Não éramos assim. Sempre fomos o país mais igualitário da América Latina. Eu o deixei entre os três países mais equitativos da região. Creio que apenas Uruguai e Costa Rica nos superavam. Fomos campeões regionais em redução de desigualdades. Como se combate a desigualdade e a pobreza? Com a adequada redução de renda, com a adequada redistribuição de riquezas. Aqueles que mais têm mais pagam. Com isso, financiar os gastos públicos, investir em educação, saúde e apoiar a economia com empregos dignos. Não existe mágica. São coisas muito parecidas, mas são problemas políticos bastante sérios. A América Latina é a região com menos impostos no planeta. É uma das principais causas da desigualdade.
Quais os principais pontos do projeto político da Revolução Cidadã?
Temos o nosso plano de governo, mas a urgência é solucionar os problemas de segurança, nunca antes vistos. Para nós, isso é um pesadelo. Temos oito vezes mais homicídios do que seis anos atrás. É urgente recuperar a segurança, um bem maior. Sem segurança, não existe liberdade. Que liberdade teremos se não podemos sair em um país onde se mata? Que liberdade teremos se, ao saírem, nossos filhos não sabem se retornarão com vida? Sem segurança, também não há economia. Quem investirá no país? Como podemos fortalecer o turismo? A prioridade é recuperar a segurança.
Em um eventual governo de Luisa González, que se espera da relação com o Brasil?

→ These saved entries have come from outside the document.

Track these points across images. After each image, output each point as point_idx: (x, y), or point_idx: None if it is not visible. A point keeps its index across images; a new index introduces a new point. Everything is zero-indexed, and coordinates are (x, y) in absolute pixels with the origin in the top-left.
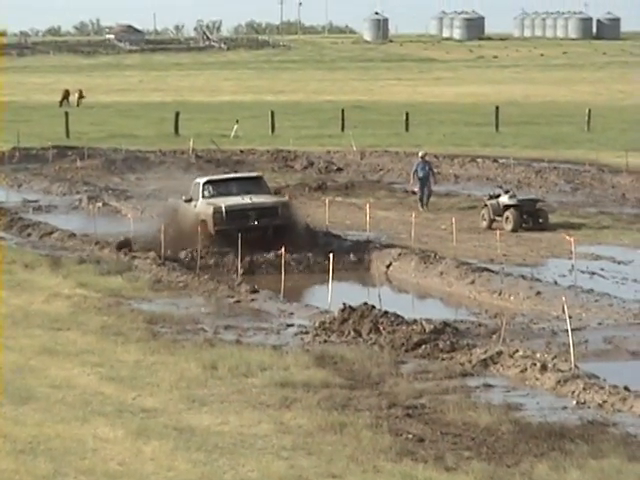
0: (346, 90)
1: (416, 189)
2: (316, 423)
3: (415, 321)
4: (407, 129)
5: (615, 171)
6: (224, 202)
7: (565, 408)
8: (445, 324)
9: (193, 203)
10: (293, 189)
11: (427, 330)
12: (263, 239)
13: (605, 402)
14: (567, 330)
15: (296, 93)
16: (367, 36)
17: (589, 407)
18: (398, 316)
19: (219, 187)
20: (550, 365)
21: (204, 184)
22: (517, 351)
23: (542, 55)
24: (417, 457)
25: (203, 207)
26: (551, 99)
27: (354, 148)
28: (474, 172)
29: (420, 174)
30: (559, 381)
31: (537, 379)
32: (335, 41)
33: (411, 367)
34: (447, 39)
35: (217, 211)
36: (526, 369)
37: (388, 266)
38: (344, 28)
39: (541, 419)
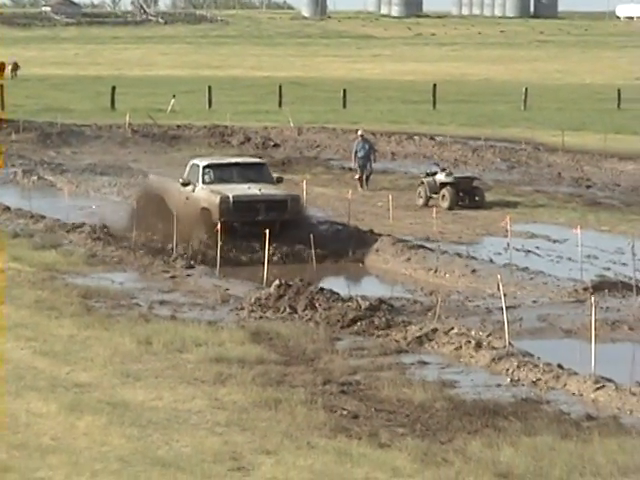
0: (284, 66)
1: (357, 168)
2: (250, 399)
3: (351, 298)
4: (345, 106)
5: (551, 150)
6: (231, 191)
7: (499, 386)
8: (380, 301)
9: (191, 187)
10: None
11: (362, 307)
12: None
13: (539, 380)
14: (502, 308)
15: (234, 68)
16: (305, 12)
17: (523, 385)
18: (334, 293)
19: (221, 172)
20: (485, 343)
21: (204, 168)
22: (452, 328)
23: (480, 33)
24: (351, 433)
25: (205, 194)
26: (488, 77)
27: (291, 124)
28: (411, 150)
29: (360, 153)
30: (493, 359)
31: (472, 356)
32: (273, 17)
33: (346, 344)
34: (385, 16)
35: (224, 201)
36: (461, 346)
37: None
38: (282, 4)
39: (475, 396)
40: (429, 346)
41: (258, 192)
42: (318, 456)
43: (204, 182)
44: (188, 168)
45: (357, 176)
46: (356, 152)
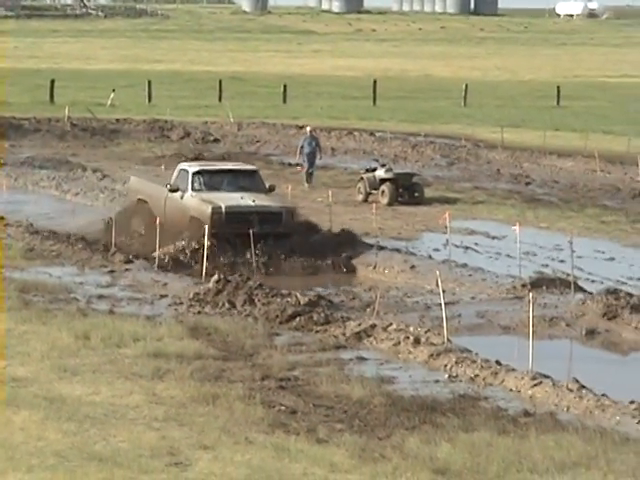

Tenho um carinho pessoal com Lula. Temos projetos muito similares. O governo Lula é o exemplo mais importante da história da humanidade no combate à pobreza. Ele tirou mais de 30 milhões de brasileiros da pobreza; muitos regressaram com o governo Bolsonaro. Nossa população e nossa economia são muito menores. Em termos relativos, fomos campeões regionais da redução da pobreza. Queremos aprofundar a relação com o Brasil e impulsionar o projeto de visão comum, como a recuperação da Unasul, fortalecer a integração sul-americana.